His argument for recommending NZR adopt an independent board was persuasive and came after he had access to confidential board meetings.
He said that the current representative model whereby unions are able to effectively manipulate the system to ensure they get people who they want on the board, to then act only in the best interests of the unions who put them there, was the barrier to the game being able to successfully tackle any of the problems it faces.
Proposal 2, under any reasonable and independent assessment, can clearly be seen for what it is – a blueprint that enables the unions to preserve their influence over the panel that appoints directors.
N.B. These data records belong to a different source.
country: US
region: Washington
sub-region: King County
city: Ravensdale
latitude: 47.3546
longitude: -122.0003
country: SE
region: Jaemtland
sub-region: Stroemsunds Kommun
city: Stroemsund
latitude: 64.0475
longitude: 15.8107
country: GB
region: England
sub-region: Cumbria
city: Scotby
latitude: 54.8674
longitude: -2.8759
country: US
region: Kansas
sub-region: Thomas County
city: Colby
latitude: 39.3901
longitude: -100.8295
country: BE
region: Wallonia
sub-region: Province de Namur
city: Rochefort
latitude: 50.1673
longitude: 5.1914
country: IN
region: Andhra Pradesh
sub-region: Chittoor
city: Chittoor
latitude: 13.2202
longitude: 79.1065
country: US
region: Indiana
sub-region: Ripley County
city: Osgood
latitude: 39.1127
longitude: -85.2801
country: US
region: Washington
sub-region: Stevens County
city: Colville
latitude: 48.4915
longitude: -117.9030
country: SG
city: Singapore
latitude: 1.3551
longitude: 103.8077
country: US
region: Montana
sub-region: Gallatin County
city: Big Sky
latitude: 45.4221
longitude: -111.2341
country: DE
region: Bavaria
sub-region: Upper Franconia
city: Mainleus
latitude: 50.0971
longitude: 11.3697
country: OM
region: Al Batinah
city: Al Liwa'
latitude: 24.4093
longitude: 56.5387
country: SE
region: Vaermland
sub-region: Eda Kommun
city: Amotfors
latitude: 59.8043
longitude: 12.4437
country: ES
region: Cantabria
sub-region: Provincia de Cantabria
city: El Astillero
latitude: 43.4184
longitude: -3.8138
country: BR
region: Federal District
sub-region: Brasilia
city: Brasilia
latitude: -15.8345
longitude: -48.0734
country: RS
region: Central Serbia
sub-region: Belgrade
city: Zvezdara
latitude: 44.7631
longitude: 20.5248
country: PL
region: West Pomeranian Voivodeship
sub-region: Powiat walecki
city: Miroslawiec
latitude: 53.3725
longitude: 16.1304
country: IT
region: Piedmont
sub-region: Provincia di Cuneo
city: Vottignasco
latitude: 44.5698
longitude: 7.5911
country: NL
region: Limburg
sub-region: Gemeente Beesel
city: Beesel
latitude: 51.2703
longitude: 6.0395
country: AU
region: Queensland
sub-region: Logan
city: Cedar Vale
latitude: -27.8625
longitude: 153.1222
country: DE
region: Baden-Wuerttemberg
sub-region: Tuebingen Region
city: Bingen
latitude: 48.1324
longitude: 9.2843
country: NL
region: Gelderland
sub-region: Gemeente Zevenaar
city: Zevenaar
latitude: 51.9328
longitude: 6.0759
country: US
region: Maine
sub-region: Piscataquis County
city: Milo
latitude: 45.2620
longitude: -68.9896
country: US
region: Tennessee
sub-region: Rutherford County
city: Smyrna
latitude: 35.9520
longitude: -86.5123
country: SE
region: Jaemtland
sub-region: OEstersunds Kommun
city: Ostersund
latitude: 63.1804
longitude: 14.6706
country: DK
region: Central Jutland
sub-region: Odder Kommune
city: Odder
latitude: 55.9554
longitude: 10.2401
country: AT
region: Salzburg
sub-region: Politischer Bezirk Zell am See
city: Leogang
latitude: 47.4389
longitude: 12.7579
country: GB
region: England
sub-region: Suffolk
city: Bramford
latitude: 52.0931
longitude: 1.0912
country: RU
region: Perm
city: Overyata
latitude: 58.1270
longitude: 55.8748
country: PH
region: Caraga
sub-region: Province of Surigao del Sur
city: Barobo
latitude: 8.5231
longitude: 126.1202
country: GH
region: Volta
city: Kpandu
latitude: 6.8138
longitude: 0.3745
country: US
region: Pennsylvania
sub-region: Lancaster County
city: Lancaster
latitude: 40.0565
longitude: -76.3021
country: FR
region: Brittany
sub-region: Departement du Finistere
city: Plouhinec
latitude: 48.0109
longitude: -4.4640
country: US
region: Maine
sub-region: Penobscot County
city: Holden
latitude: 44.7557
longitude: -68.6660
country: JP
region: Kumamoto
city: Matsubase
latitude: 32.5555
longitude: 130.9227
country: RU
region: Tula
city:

It will perpetuate a system that enables the unions to have representatives on the board who act not for the whole of rugby, and not even just to focus on the provincial and community games, but with a mandate to preserve and protect the NPC.
There is a core inconsistency in their argument. While they say they see inherent danger in having non-rugby folk on the board and being able to greatly influence decision-making, they (twice) voted to allow US fund manager Silver Lake – the most non-rugby folk of all – to have two board seats and enormous influence in managing and directing every aspect of rugby in this country.
But of course the unions shared a $37 million windfall for voting in favour of a deal with Silver Lake. So it seems the unions can be entirely flexible and creative in determining their feelings about non-rugby folk having board seats and influence.
The 69 votes cast in favour of adopting Proposal 2 are votes for chaos and quite possibly the destruction of rugby in New Zealand.